Mutumwinka Rose, who is the Arizona State University School of Social Work’s fall 2023 Outstanding Graduate, said she wishes that the social worker who was assigned to her family had been less pressed for time and more culturally competent.
Rose’s family left the east African nation of Rwanda when she was 8 years old, moving to North Dakota for about a year.
“My family was assigned a case worker,” Rose said. “She didn’t seem to have enough time for us, to get our needs met. My family and I struggled to do so many things by ourselves; we did not have a support system while navigating our new lives in America.”
It took a visit from Rose’s cousins in Illinois to show her and her family the basic things that the caseworker should have done. Her cousins said the family should move.
“They convinced us to move to Illinois. They helped us, and look at us now. We’re thriving,” the Rock Island, Illinois, resident said, although now that she’s graduating with a Bachelor of Social Work, she said she plans to stay in Arizona to pursue her Master of Social Work at ASU.
Rose plans to focus on helping immigrant families and youth, a decision she said she made after working closely with two teenagers during an internship.
Read on to learn more about Rose’s ASU journey.
Note: Answers have been edited for length or clarity.
Question: What was your “aha” moment, when you realized you wanted to study the field you majored in?
Answer: It was back in 2008. I did not realize this, of course, until I was older, but being an immigrant and knowing the struggles that immigrants must overcome motivated me to want to pursue social work and help individuals who may be experiencing the things I have experienced. I recently had the opportunity to work with two immigrant teens at my internship who just came to America this year. While working with them, my passion for the profession was confirmed.

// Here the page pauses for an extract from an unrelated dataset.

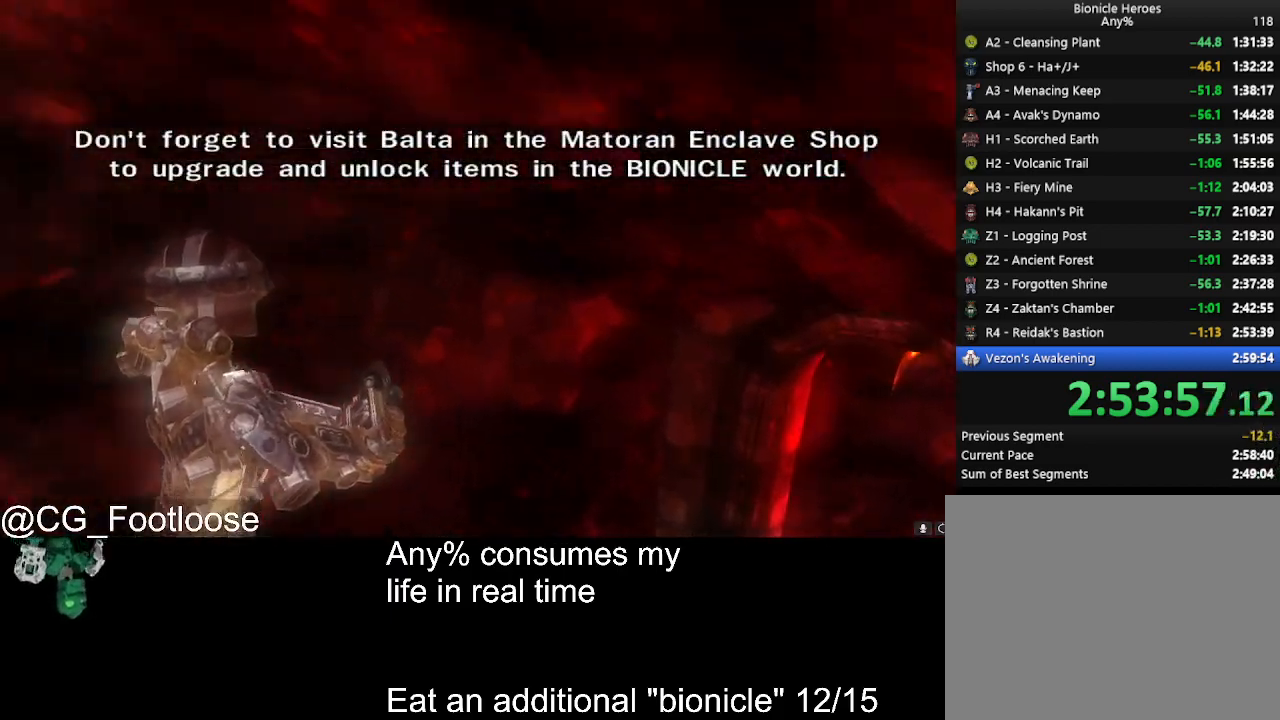
{"keys": ["d", "w"], "mouse": [], "events": []}
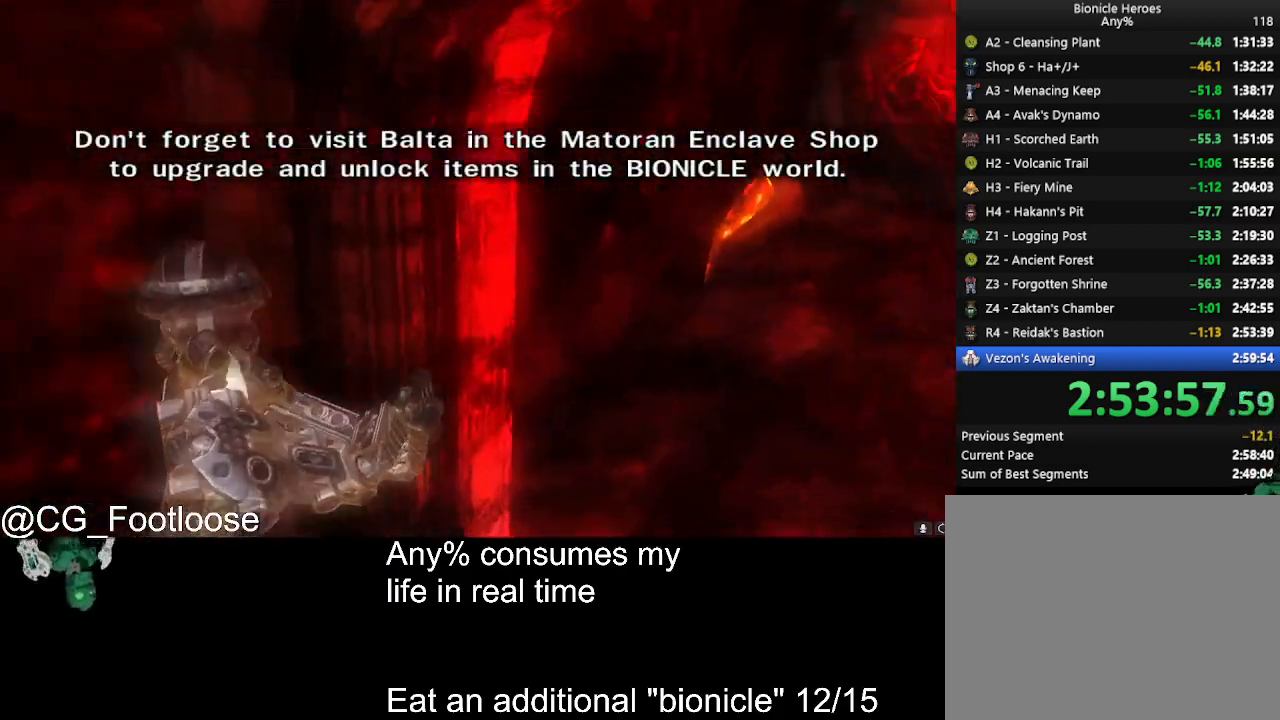
{"keys": ["w"], "mouse": ["left"], "events": [[217, "mouse_left", "down"], [267, "d", "up"], [317, "a", "down"], [317, "mouse_left", "up"], [350, "mouse_left", "down"], [450, "a", "up"], [450, "mouse_left", "up"], [500, "mouse_left", "down"]]}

Q: What’s something you learned while at ASU — in the classroom or otherwise — that surprised you or changed your perspective?
A: How much the School of Social Work in particular fosters strong connections with community organizations and communities. We had various speakers come into the classrooms to speak with us. This allowed us to be able to network and build connections that will be beneficial to us post-graduation.
Q: Why did you choose ASU?
A: I chose ASU because of the school’s commitment to diversity and inclusion. As a social work major, it is important to be able to be in a place where diversity and inclusion are significant. I was able to develop cultural competence and an understanding of the diverse population that I may serve post-graduation.
Q: Which professor(s) taught you the most important lesson while at ASU?
A: It is hard choosing just one professor who taught me the most important lessons while at ASU because all my professors played a huge role in my academic success. I appreciate all the important lessons they have instilled in me.
There is one, however, who did go above and beyond for me while at ASU, Claire McLoone. She helped me tackle hardships that life was throwing at me outside of the classroom, and she was a big support to me during my time at ASU. Even after I finished her course, she still allowed me to come and talk to her whenever I needed.
Q: What’s the best piece of advice you’d give to those still in school?
A: Remember that you did not come this far to only go this far. There are many great things for them coming; continue striving for the best and becoming the best version of yourself. Although things may seem hard and impossible, your breakthrough is coming.
Q: What was your favorite spot to study, meet friends, or just think about life?
A: The eighth floor in the University Center on the Downtown Phoenix campus. We had a social work student lounge, and my friends and I would go up there to study. Fun fact: My friends and I were the ones who encouraged the staff to make it an official lounge for social workers.
Q: If someone gave you $40 million to solve one problem on our planet, what would you tackle?
A: I would develop and support efficient and equitable global food distribution systems to reduce food waste and ensure that food reaches those in need. This may involve investing in infrastructure and technology for better supply chain management.